- **EXERCISE DESCRIPTION**:
For the entries below, work out how many lines include the string "CROSS", then write only that number.

- **GIVEN DATA**:

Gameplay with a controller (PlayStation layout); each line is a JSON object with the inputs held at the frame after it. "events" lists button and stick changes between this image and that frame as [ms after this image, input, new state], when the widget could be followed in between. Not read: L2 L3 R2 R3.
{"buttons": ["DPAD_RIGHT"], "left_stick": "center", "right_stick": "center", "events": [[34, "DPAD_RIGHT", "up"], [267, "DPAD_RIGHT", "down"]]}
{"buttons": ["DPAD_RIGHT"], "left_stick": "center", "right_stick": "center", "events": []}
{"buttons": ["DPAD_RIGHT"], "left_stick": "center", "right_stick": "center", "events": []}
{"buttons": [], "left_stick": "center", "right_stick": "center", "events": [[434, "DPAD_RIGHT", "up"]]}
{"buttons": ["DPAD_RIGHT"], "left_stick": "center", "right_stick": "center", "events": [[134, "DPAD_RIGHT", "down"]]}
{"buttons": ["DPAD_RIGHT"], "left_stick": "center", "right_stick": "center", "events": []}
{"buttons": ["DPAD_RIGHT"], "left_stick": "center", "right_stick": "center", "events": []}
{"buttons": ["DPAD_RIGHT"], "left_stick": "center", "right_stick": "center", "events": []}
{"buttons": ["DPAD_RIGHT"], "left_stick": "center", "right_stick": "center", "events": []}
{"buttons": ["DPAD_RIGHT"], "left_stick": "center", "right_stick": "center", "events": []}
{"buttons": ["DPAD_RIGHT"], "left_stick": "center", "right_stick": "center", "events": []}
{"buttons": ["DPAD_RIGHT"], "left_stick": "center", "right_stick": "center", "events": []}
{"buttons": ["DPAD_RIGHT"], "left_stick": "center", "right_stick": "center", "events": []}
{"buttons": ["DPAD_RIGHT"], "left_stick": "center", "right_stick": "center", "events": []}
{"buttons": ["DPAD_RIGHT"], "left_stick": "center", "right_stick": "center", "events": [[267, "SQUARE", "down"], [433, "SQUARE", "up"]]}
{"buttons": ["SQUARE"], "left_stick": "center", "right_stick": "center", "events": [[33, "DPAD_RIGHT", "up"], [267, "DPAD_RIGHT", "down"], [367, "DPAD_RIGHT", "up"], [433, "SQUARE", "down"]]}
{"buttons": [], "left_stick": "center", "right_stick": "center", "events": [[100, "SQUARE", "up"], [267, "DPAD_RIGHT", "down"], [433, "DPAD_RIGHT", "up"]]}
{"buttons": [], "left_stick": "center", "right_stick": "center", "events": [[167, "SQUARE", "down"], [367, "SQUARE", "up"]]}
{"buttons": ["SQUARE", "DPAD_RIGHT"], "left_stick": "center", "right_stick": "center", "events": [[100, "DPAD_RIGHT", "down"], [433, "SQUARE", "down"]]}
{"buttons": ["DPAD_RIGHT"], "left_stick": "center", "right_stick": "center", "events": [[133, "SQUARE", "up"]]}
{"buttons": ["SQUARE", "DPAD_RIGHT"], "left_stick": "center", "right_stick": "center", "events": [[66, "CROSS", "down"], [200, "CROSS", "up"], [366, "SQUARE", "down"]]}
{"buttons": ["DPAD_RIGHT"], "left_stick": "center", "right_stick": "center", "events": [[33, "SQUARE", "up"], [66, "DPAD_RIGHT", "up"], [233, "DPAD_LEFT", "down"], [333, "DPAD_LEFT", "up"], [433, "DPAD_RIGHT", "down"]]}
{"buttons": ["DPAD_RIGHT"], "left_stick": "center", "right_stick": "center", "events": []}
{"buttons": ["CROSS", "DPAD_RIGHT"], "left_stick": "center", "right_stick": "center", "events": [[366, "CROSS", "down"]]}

- **RESULT**:
2